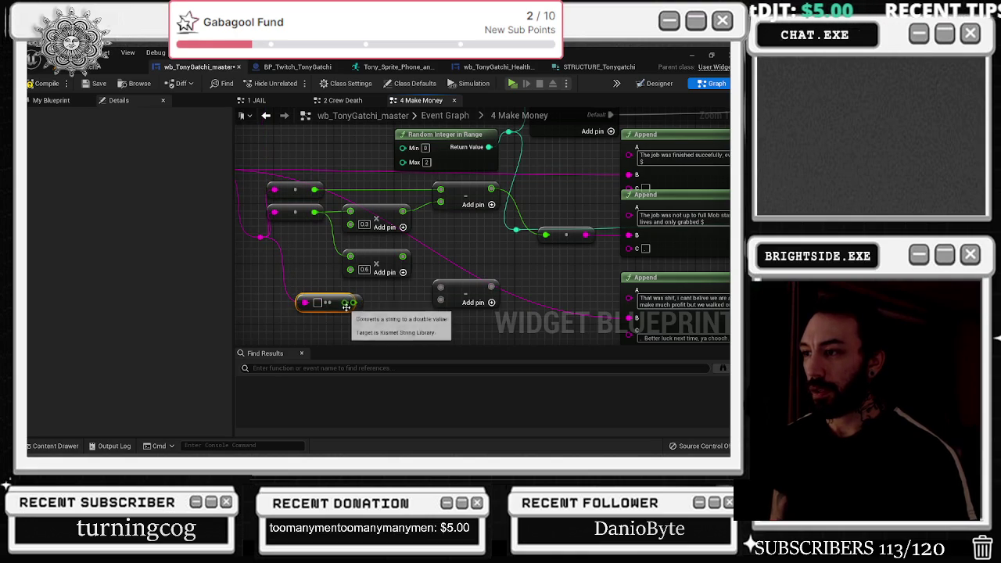
{"action": "key", "text": "ctrl+v"}
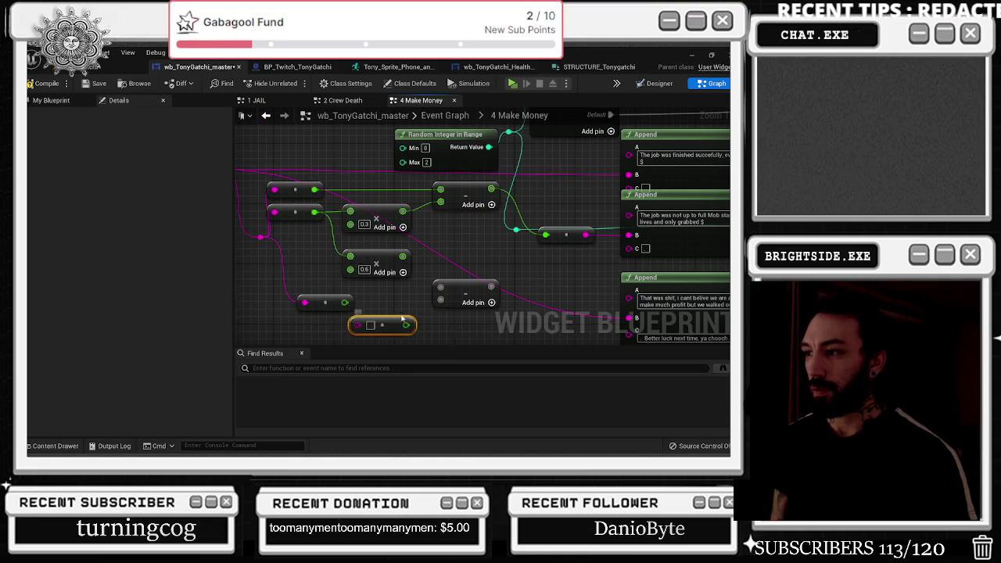
{"action": "key", "text": "Delete"}
{"action": "left_click_drag", "start_coordinate": [344, 303], "coordinate": [441, 294]}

What is being asked >> Your job is to reproduce the material exactly. Keep pictures out of it.

Result >>
{"action": "key", "text": "ctrl+v"}
{"action": "key", "text": "Delete"}
{"action": "left_click_drag", "start_coordinate": [344, 303], "coordinate": [441, 294]}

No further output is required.